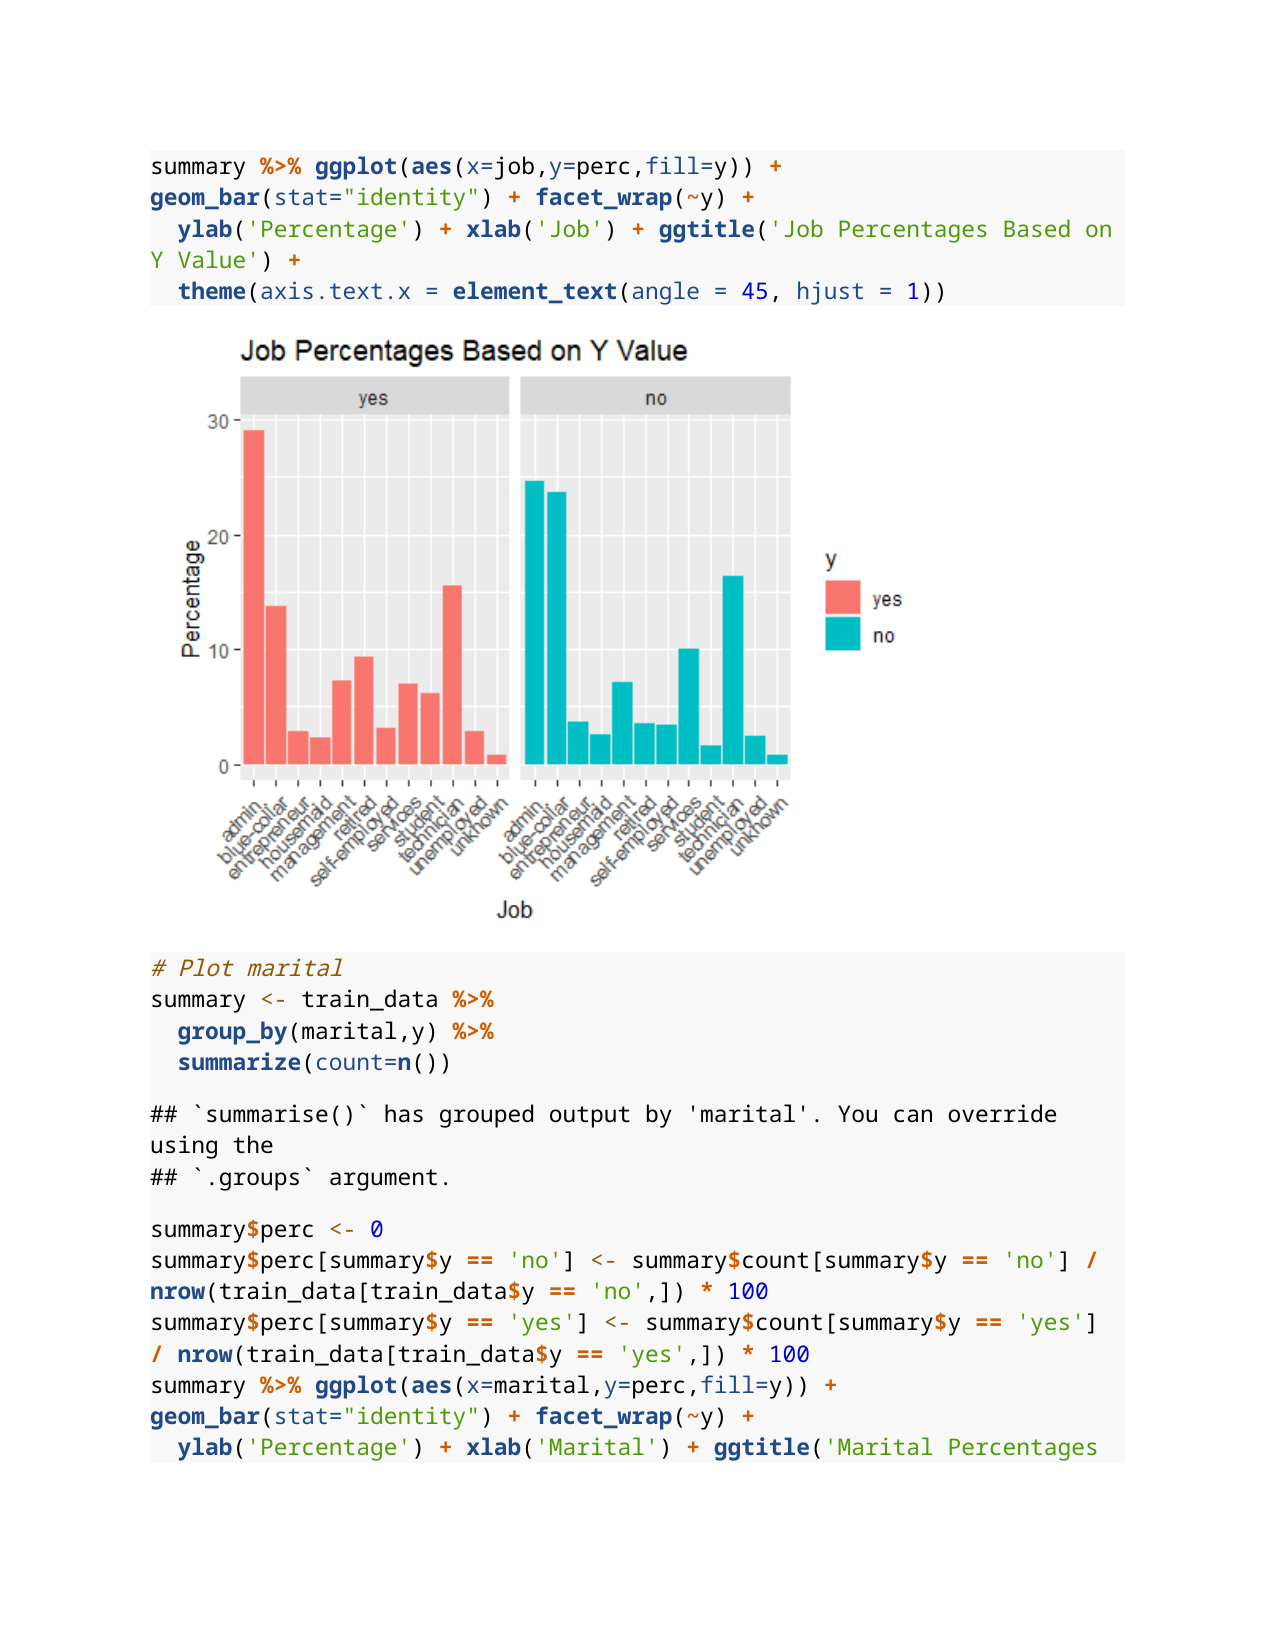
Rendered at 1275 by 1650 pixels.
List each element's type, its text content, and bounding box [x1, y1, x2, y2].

text ## `summarise()` has grouped output by 'marital'. You can override using the ## `.groups` argument. [150, 1098, 1125, 1192]
picture [168, 327, 927, 934]
text # Plot marital summary <- train_data %>% group_by(marital,y) %>% summarize(count=n()) [150, 952, 1125, 1077]
text summary$perc <- 0 summary$perc[summary$y == 'no'] <- summary$count[summary$y == 'no'] / nrow(train_data[train_data$y == 'no',]) * 100 summary$perc[summary$y == 'yes'] <- summary$count[summary$y == 'yes'] / nrow(train_data[train_data$y == 'yes',]) * 100 summary %>% ggplot(aes(x=job,y=perc,fill=y)) + geom_bar(stat="identity") + facet_wrap(~y) + ylab('Percentage') + xlab('Job') + ggtitle('Job Percentages Based on Y Value') + theme(axis.text.x = element_text(angle = 45, hjust = 1)) [150, 150, 1125, 306]
text summary$perc <- 0 summary$perc[summary$y == 'no'] <- summary$count[summary$y == 'no'] / nrow(train_data[train_data$y == 'no',]) * 100 summary$perc[summary$y == 'yes'] <- summary$count[summary$y == 'yes'] / nrow(train_data[train_data$y == 'yes',]) * 100 summary %>% ggplot(aes(x=marital,y=perc,fill=y)) + geom_bar(stat="identity") + facet_wrap(~y) + ylab('Percentage') + xlab('Marital') + ggtitle('Marital Percentages Based on Y Value') + theme(axis.text.x = element_text(angle = 45, hjust = 1)) [384, 1213, 1125, 1463]
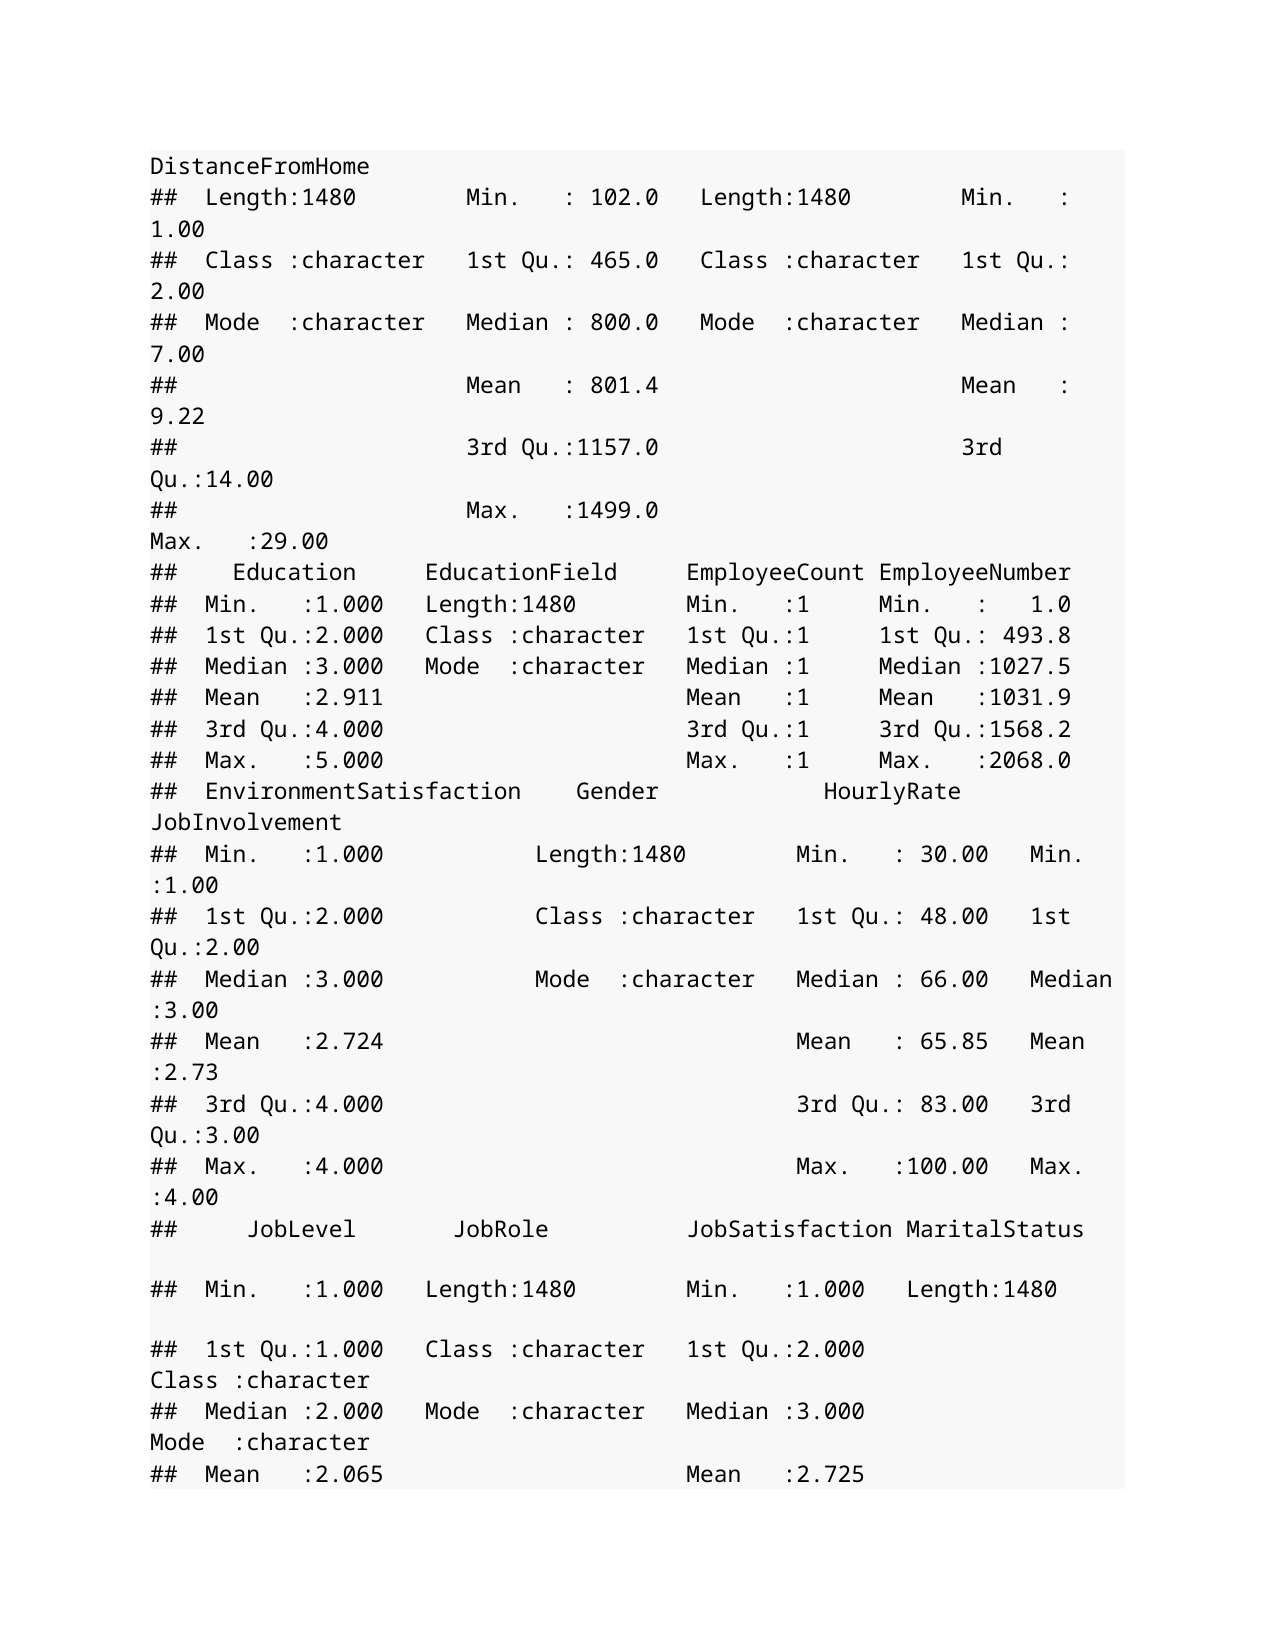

(Activity):
Only an exact copy of the records, free of images, belongs in the answer.

(Written answer):
Rendered at 1275 by 1650 pixels.
List each element's type, its text content, and bounding box [x1, y1, x2, y2].

text ## `summarise()` has grouped output by 'marital'. You can override using the ## `.groups` argument. [150, 1098, 1125, 1192]
picture [168, 327, 927, 934]
text # Plot marital summary <- train_data %>% group_by(marital,y) %>% summarize(count=n()) [150, 952, 1125, 1077]
text summary$perc <- 0 summary$perc[summary$y == 'no'] <- summary$count[summary$y == 'no'] / nrow(train_data[train_data$y == 'no',]) * 100 summary$perc[summary$y == 'yes'] <- summary$count[summary$y == 'yes'] / nrow(train_data[train_data$y == 'yes',]) * 100 summary %>% ggplot(aes(x=job,y=perc,fill=y)) + geom_bar(stat="identity") + facet_wrap(~y) + ylab('Percentage') + xlab('Job') + ggtitle('Job Percentages Based on Y Value') + theme(axis.text.x = element_text(angle = 45, hjust = 1)) [150, 150, 1125, 306]
text summary$perc <- 0 summary$perc[summary$y == 'no'] <- summary$count[summary$y == 'no'] / nrow(train_data[train_data$y == 'no',]) * 100 summary$perc[summary$y == 'yes'] <- summary$count[summary$y == 'yes'] / nrow(train_data[train_data$y == 'yes',]) * 100 summary %>% ggplot(aes(x=marital,y=perc,fill=y)) + geom_bar(stat="identity") + facet_wrap(~y) + ylab('Percentage') + xlab('Marital') + ggtitle('Marital Percentages Based on Y Value') + theme(axis.text.x = element_text(angle = 45, hjust = 1)) [384, 1213, 1125, 1463]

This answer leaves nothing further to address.